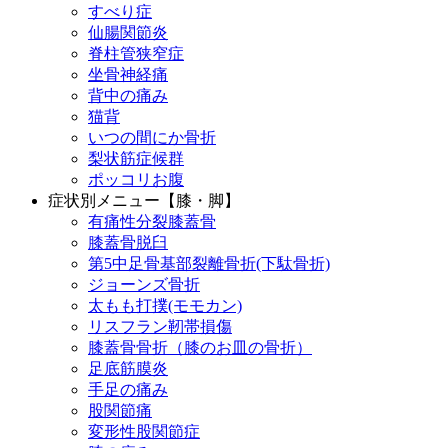
すべり症
仙腸関節炎
脊柱管狭窄症
坐骨神経痛
背中の痛み
猫背
いつの間にか骨折
梨状筋症候群
ポッコリお腹
症状別メニュー【膝・脚】
有痛性分裂膝蓋骨
膝蓋骨脱臼
第5中足骨基部裂離骨折(下駄骨折)
ジョーンズ骨折
太もも打撲(モモカン)
リスフラン靭帯損傷
膝蓋骨骨折（膝のお皿の骨折）
足底筋膜炎
手足の痛み
股関節痛
変形性股関節症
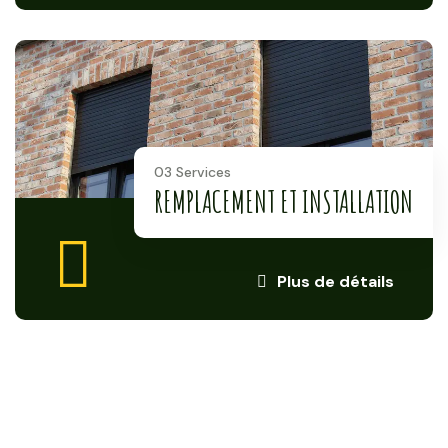
03 Services
REMPLACEMENT ET INSTALLATION
Plus de détails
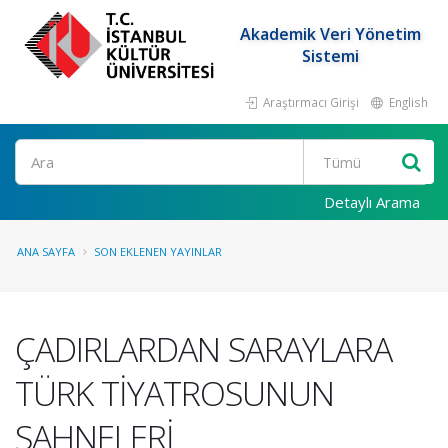
Akademik Veri Yönetim
Sistemi
Araştırmacı Girişi
English
Ara
Detaylı Arama
ANA SAYFA
SON EKLENEN YAYINLAR
ÇADIRLARDAN SARAYLARA
TÜRK TİYATROSUNUN
SAHNELERİ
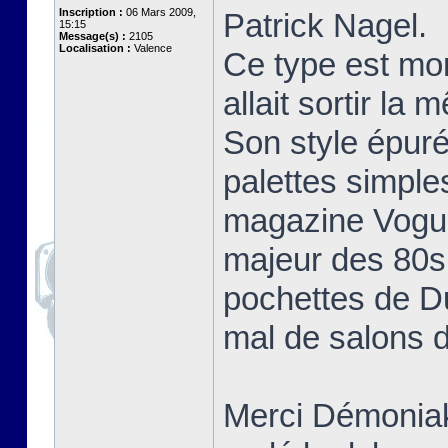
Inscription :
06 Mars 2009,
Patrick Nagel.
15:15
Message(s) :
2105
Localisation :
Valence
Ce type est mo
allait sortir la
Son style épuré
palettes simple
magazine Vogue 
majeur des 80s 
pochettes de D
mal de salons d
Merci Démoniak 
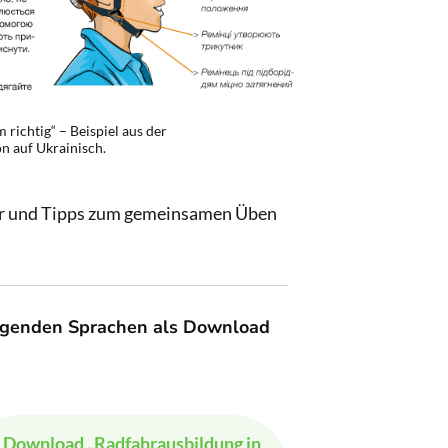
m richtig“ – Beispiel aus der
n auf Ukrainisch.
rer und Tipps zum gemeinsamen Üben
folgenden Sprachen als Download
Download
„Radfahrausbildung in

____________________

Your answer must be the exact lines of the records from the first one through the line containing "Araştırmacı Girişi", with no pictures in it.

• Output for this exercise:
すべり症
仙腸関節炎
脊柱管狭窄症
坐骨神経痛
背中の痛み
猫背
いつの間にか骨折
梨状筋症候群
ポッコリお腹
症状別メニュー【膝・脚】
有痛性分裂膝蓋骨
膝蓋骨脱臼
第5中足骨基部裂離骨折(下駄骨折)
ジョーンズ骨折
太もも打撲(モモカン)
リスフラン靭帯損傷
膝蓋骨骨折（膝のお皿の骨折）
足底筋膜炎
手足の痛み
股関節痛
変形性股関節症
03 Services
REMPLACEMENT ET INSTALLATION
Plus de détails
Akademik Veri Yönetim
Sistemi
Araştırmacı Girişi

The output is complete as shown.